- LISTED RECORDS:

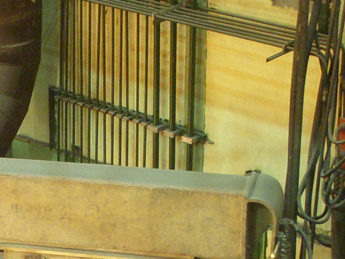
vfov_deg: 9.8
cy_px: 381
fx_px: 1465
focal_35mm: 147
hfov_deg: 13.1
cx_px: -57
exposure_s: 1/8
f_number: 3.3
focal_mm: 6.3
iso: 320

- ACTIVITY:
Set every line of the records down again exactly, and exclude all pictures.

- RESULT FOR THIS EXERCISE:
vfov_deg: 9.8
cy_px: 381
fx_px: 1465
focal_35mm: 147
hfov_deg: 13.1
cx_px: -57
exposure_s: 1/8
f_number: 3.3
focal_mm: 6.3
iso: 320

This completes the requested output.